Всё это давно стало ритуалом. Вот сейчас он подумает – «а может быть, сегодня пронесёт? Может быть, сегодня, наконец, ничего не случится?» - и вспыхнет еле уловимая искра надежды в душе его – ибо ум его давно уже противится всякой надежде, вспыхнет она – маленькая, крохотная надеждочка, зачаток надежды, что бы впоследствии погаснуть – и как вы объясните, умные, что столь ничтожное зерно надежды, лишь туманный полунамёк на неё, гибнет каждый раз, причиняя привычную, тупую, но неизменно страшную и всеобъемлющую боль? Каждый раз это – как поток холодной воды, как сгоревший дом. Каждый раз замирает дыхание, и кажется странным, что сердце всё ещё бьётся – противоестественным кажется это усердие, непонятным.

Заноза надежды, покидая его существо увлекает за собой всё нутро…

О, оставь меня надежда… Единственное живое во мне, чувствующее боль за всего меня, говорит он в духе своём, покинь меня! Ибо лишь ты отделяешь меня от безмятежности камня.

Ум говорит – как всегда, в одно и то же время, - постой, прими это как мужчина. Ум говорит – разве это беда? Люди живут и радуются в куда худших условиях.
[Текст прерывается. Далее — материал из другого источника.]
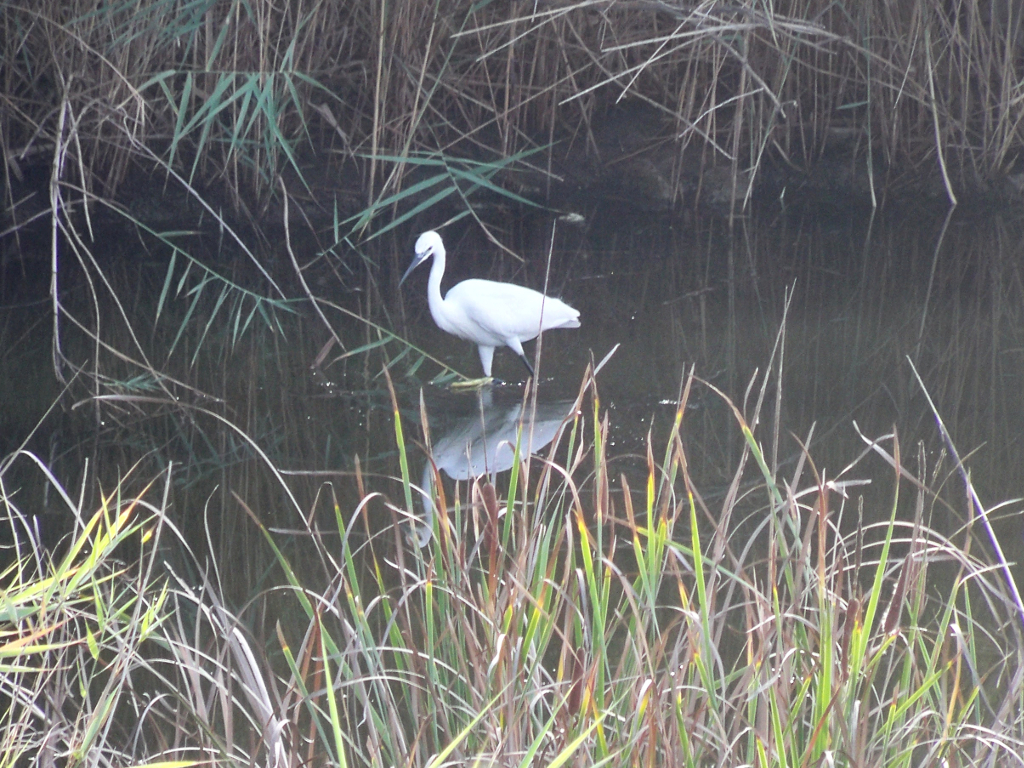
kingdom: Animalia
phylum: Chordata
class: Aves
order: Pelecaniformes
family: Ardeidae
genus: Egretta
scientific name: Egretta garzetta
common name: Little egret
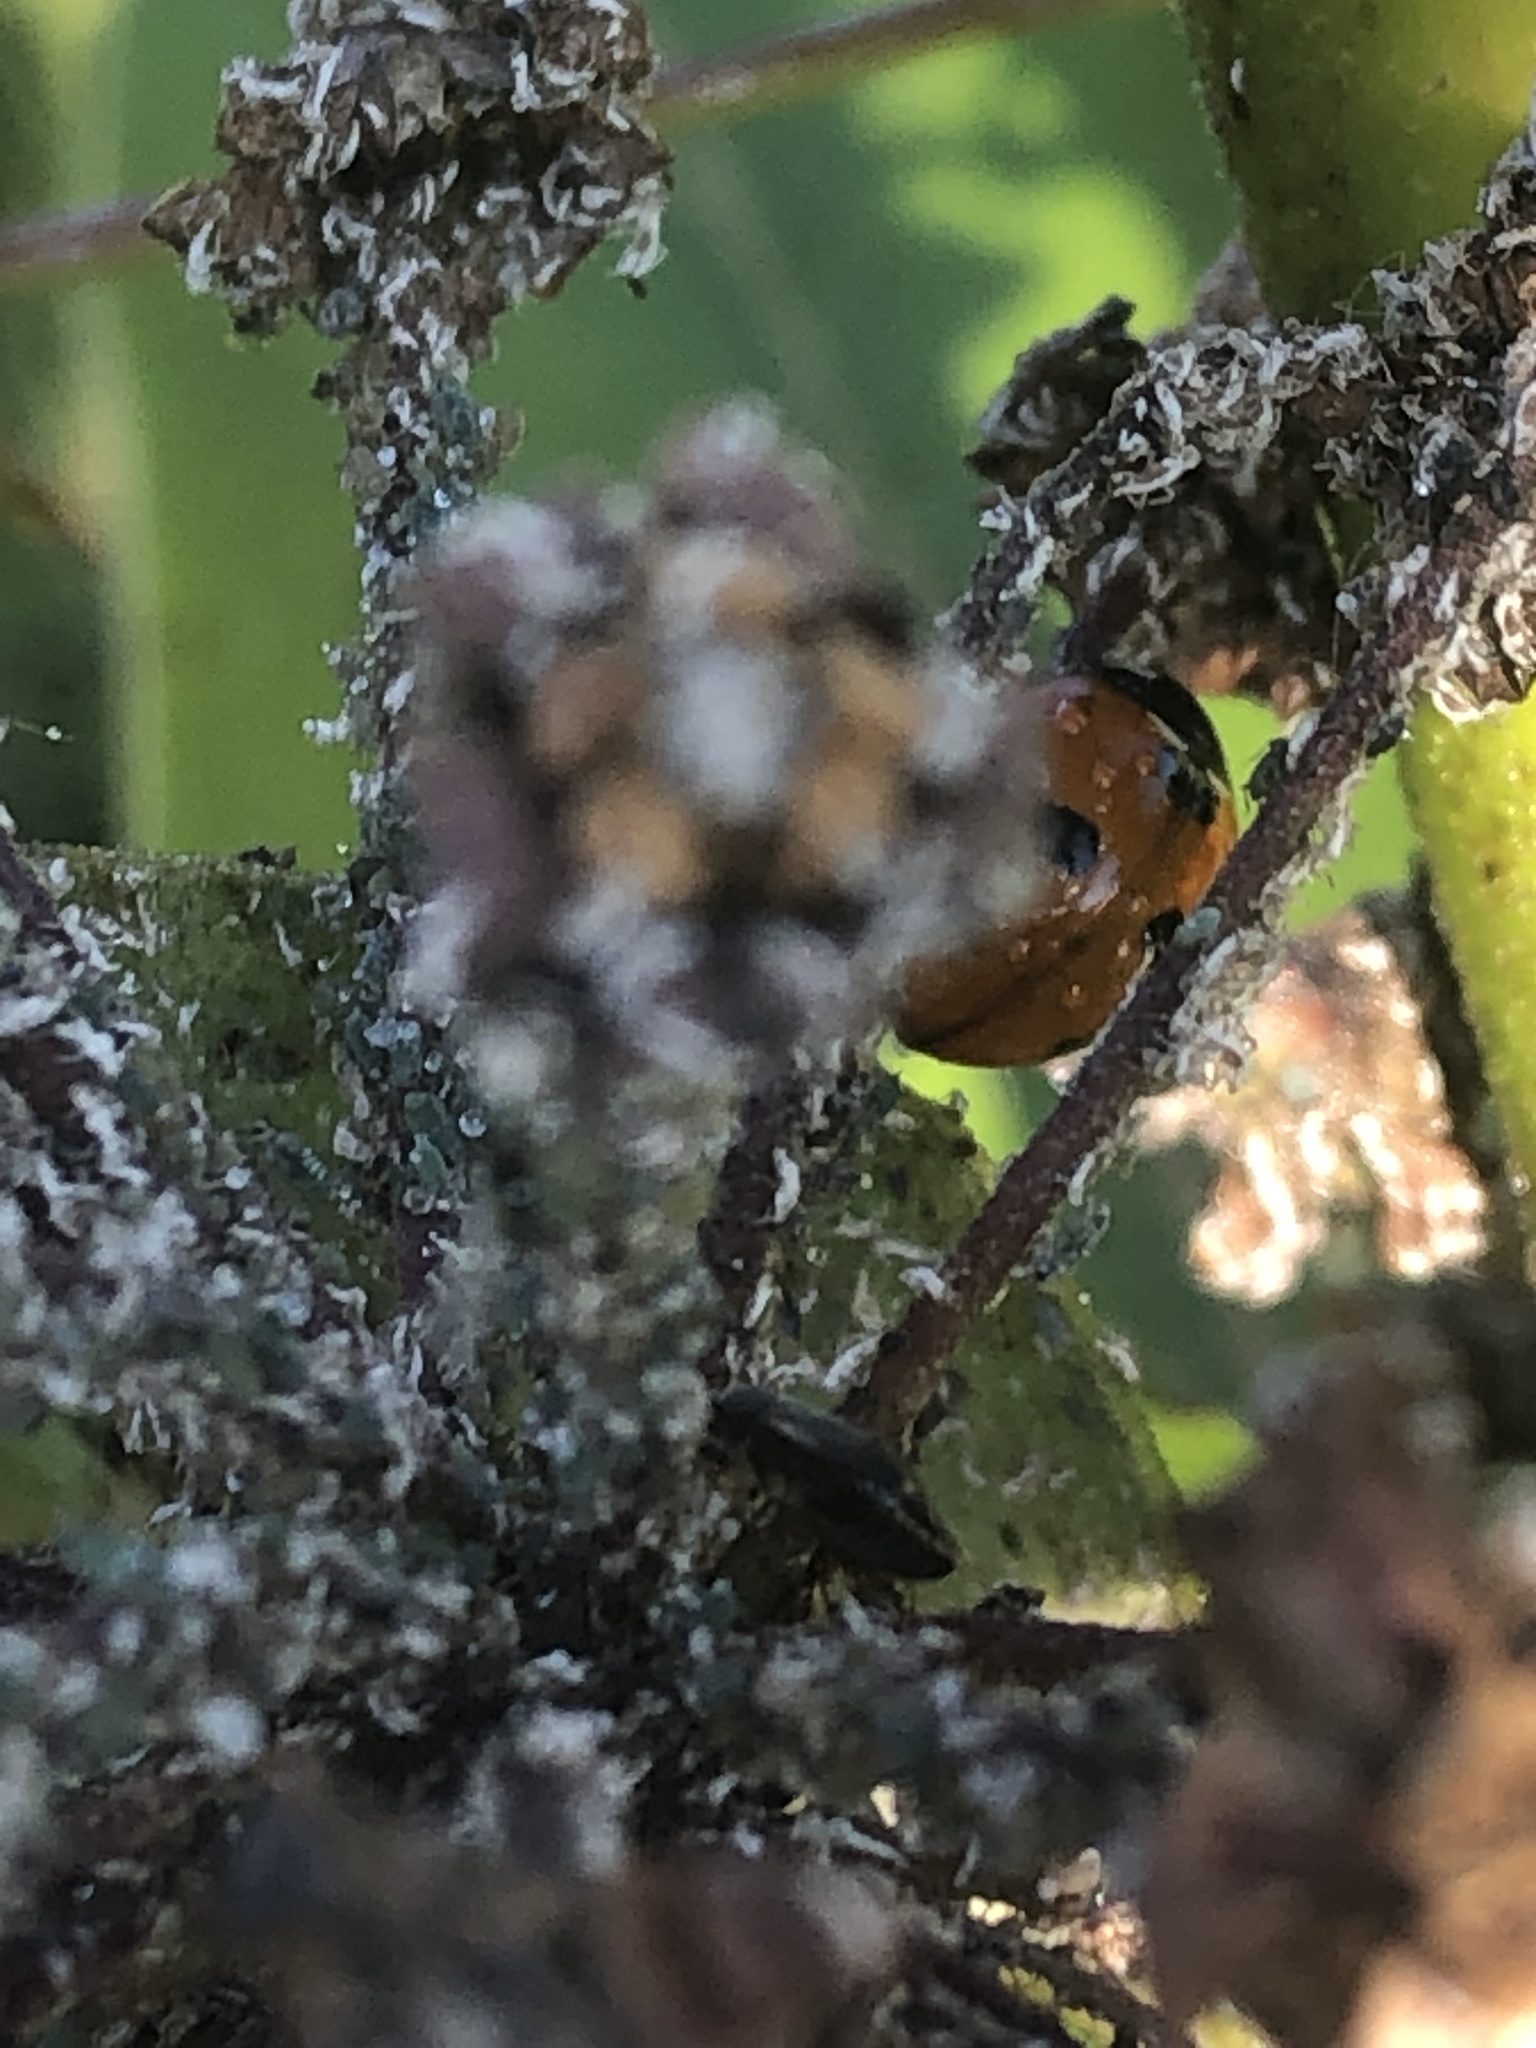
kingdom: Animalia
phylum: Arthropoda
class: Insecta
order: Coleoptera
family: Coccinellidae
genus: Coccinella
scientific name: Coccinella septempunctata
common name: Sevenspotted lady beetle
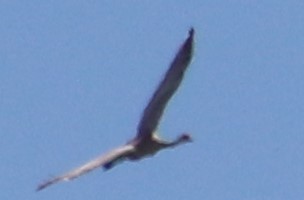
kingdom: Animalia
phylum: Chordata
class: Aves
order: Gruiformes
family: Gruidae
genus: Grus
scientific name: Grus canadensis
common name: Sandhill crane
А на периферии понимания, среди сумятицы догадок и интерпретаций кто-то скалит взгляд, и злорадно смотрит сюда, кто-то чужой, кто-то безразличный. Кто-то не живой и не мёртвый, некий разумный цвет что ли…

Наконец, в соседней комнате раздалось шуршание и хныканье. Точно в срок, минута в минуту, хоть часы проверяй. Сейчас раздадутся шаги… Сейчас… Сейчас…

Раздались шаги. Мягкие детские шажки, шажки ножек, обутых в тапочки. За дверью девичий голос что-то растерянно и недовольно произнёс вполголоса, а потом, слегка изменив тон и интонацию, ответил себе же. Он никогда не мог разобрать этого диалога, а она всё продолжала говорить с собой… говорить с тем, что говорило через неё… говорить на два голоса… И он, как всегда, подумал – надо выйти, выйти и узнать о чём там речь, и страх сковывал его, и слёзы проступали на глазах.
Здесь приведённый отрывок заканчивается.